In Brooklyn Queens Trilogy, we do not encounter images normally associated with New York—that city which continues to symbolize endless possibilities, success and freedom. Erik Dettwiler has captured on film not so much locations, as non-locations. He has made the spaces in between accessible, exposed the gray areas moving between the shadows of the loud, shrill world of New York.

The title of Dettwiler’s installation is a reference to the successful American author Paul Auster, whose New York Trilogy tells the melancholy tales of the unassuming lives of people, whose secrets can only be safeguarded in a place like New York. With Queens, the artist is referring on the one hand to that part of city which is home to the graveyard and the location of the video sequences. On the other hand, he is referring to drag queens—those eternally loud, shrill, often tragic figures who sport smeared lipstick and long, fake eyelashes, and trail feather boas behind their swinging hips.
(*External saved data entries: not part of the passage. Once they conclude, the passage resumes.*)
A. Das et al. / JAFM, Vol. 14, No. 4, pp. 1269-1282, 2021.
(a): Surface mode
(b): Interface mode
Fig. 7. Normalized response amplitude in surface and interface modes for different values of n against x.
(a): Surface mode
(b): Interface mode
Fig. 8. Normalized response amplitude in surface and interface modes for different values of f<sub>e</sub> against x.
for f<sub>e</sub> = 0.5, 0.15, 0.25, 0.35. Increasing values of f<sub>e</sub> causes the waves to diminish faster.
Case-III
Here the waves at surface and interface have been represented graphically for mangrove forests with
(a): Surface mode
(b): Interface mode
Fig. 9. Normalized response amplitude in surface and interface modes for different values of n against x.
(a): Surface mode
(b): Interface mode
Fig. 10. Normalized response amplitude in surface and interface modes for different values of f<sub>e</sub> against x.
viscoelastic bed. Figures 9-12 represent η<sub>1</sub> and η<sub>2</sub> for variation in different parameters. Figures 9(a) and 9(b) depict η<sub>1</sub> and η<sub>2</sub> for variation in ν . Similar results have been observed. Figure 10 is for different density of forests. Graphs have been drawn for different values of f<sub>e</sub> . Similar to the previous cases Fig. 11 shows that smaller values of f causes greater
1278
These are images of people who are as much a part of New York as bankers, art opening visitors, and the homeless. Brooklyn tells the story of emigration to America. It reflects the continually redefined hierarchies between ethnic groups, the violence, the wrangling over space, power and existence.
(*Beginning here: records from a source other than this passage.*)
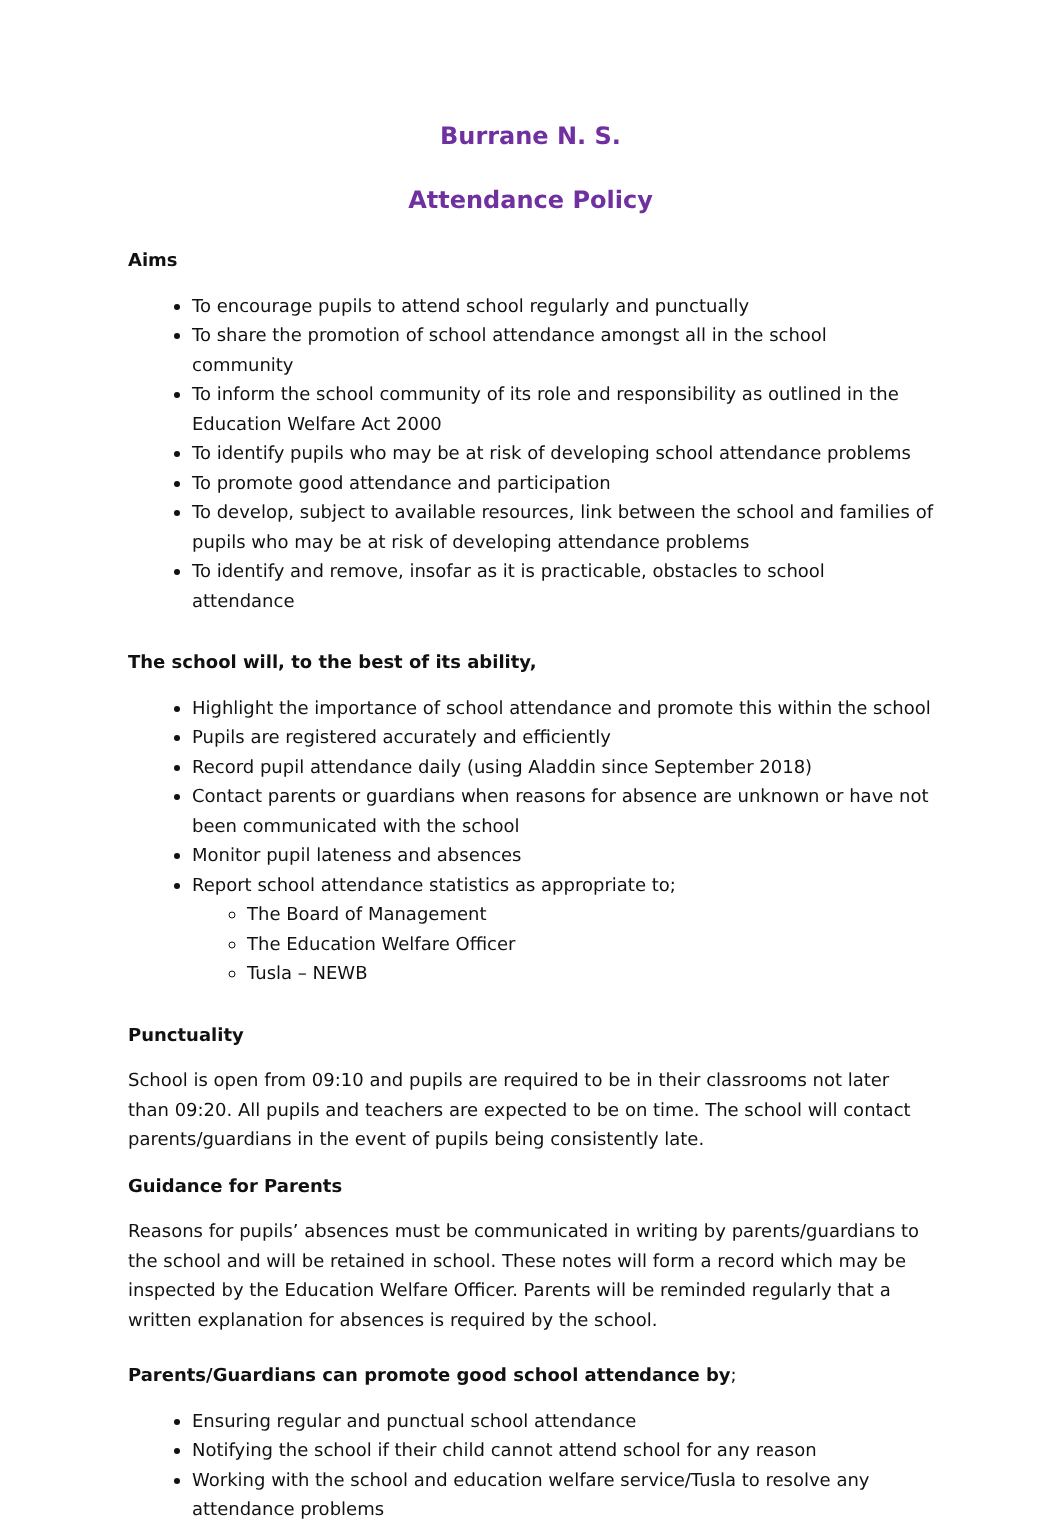Burrane N. S.
Attendance Policy
Aims
To encourage pupils to attend school regularly and punctually
To share the promotion of school attendance amongst all in the school community
To inform the school community of its role and responsibility as outlined in the Education Welfare Act 2000
To identify pupils who may be at risk of developing school attendance problems
To promote good attendance and participation
To develop, subject to available resources, link between the school and families of pupils who may be at risk of developing attendance problems
To identify and remove, insofar as it is practicable, obstacles to school attendance
The school will, to the best of its ability,
Highlight the importance of school attendance and promote this within the school
Pupils are registered accurately and efficiently
Record pupil attendance daily (using Aladdin since September 2018)
Contact parents or guardians when reasons for absence are unknown or have not been communicated with the school
Monitor pupil lateness and absences
Report school attendance statistics as appropriate to;
The Board of Management
The Education Welfare Officer
Tusla – NEWB
Punctuality
School is open from 09:10 and pupils are required to be in their classrooms not later than 09:20. All pupils and teachers are expected to be on time. The school will contact parents/guardians in the event of pupils being consistently late.
Guidance for Parents
Reasons for pupils’ absences must be communicated in writing by parents/guardians to the school and will be retained in school. These notes will form a record which may be inspected by the Education Welfare Officer. Parents will be reminded regularly that a written explanation for absences is required by the school.
Parents/Guardians can promote good school attendance by;
Ensuring regular and punctual school attendance
Notifying the school if their child cannot attend school for any reason
Working with the school and education welfare service/Tusla to resolve any attendance problems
Brooklyn Queens Trilogy employs the art of omission, the art of reduction. Like a haiku, this "three-line video” sorts through the events of the city that never sleeps, creating an image which questions a rapid pace, and which inspires us to pause and reflect.

© Rayelle Niemann, Zürich, July 2001


Erik Dettwiler filmed his videos in New York in 2000. This text was written in the summer of 2001, meaning that both were created before the events of September 11, 2001. Erik asked me to revise the section of the text referring to New York as the place symbolizing endless possibilities, success and freedom. Instead, however, I chose to write a brief epilogue so as not to alter in retrospect the attitudes of the time toward the symbolic significance of New York and the images that represent it. As I watched the attack on the World Trade Center live on television, among the things that came to mind were this project and its new significance. I also had to wonder which perspective of New York Erik would have chosen had he traveled to the city after September 11th. Which images would emerge today? What would I write now? Questions without answers.
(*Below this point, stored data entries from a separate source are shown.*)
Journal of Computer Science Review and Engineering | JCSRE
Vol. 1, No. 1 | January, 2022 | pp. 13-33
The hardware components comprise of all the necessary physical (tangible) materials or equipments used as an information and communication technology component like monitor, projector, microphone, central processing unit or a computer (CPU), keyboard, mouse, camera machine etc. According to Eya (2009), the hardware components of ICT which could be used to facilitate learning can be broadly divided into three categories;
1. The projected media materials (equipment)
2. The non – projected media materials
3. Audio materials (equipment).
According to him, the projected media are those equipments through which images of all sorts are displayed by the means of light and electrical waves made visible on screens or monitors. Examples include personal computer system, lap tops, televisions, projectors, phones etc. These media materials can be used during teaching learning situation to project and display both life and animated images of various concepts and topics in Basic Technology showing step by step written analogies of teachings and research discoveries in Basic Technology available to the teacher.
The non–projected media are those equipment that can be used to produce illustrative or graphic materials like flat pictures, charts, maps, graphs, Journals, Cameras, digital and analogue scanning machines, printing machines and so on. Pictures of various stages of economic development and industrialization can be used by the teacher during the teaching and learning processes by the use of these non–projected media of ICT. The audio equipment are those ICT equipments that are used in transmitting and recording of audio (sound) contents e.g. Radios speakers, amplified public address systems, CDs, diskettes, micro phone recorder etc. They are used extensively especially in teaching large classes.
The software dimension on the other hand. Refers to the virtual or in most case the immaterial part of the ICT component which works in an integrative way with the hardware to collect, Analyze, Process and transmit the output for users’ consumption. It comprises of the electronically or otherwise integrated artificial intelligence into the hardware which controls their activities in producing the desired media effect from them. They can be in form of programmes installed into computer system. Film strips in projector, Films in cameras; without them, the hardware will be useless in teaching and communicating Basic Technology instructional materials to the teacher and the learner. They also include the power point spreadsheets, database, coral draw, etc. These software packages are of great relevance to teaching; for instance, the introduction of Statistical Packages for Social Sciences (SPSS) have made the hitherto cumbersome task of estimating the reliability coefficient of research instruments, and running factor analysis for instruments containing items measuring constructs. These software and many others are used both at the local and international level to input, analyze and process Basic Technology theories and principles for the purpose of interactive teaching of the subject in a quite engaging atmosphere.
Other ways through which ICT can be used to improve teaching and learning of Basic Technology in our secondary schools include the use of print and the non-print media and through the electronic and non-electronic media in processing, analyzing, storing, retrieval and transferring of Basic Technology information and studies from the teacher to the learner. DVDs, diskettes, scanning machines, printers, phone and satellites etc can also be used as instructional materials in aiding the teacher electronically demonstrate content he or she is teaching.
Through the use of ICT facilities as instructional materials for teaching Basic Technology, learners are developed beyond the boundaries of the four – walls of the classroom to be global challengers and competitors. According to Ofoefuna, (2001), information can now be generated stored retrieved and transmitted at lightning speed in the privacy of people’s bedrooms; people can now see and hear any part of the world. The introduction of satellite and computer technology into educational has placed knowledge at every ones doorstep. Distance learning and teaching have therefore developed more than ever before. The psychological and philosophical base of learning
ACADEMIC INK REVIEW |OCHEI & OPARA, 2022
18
Whether or not art would change after September 11th was a much-debated topic, but up to now—with the exception of individual works directly addressing the subject—I have not noticed a difference. It is business as usual, at least on the surface. The September 11th events are being exploited by politicians and companies for ideological purposes. The memories of the events and the insecurities resulting from them remain buried in our subconscious. How we each address the subject is closely linked to our own individual constitutions. Only time will tell us how these events affect life and art. Historical events make artistic works superfluous, or they assign them even greater significance. Artistic expression, the moments of creation, must withstand the future and with it, the change in the way art can be perceived. New York—still the place of dreams, of the underground, of quick success, a place of critical, creative people, a historical place, a place of contradiction, a place which seems continually willing to reflect itself in the images others project on it.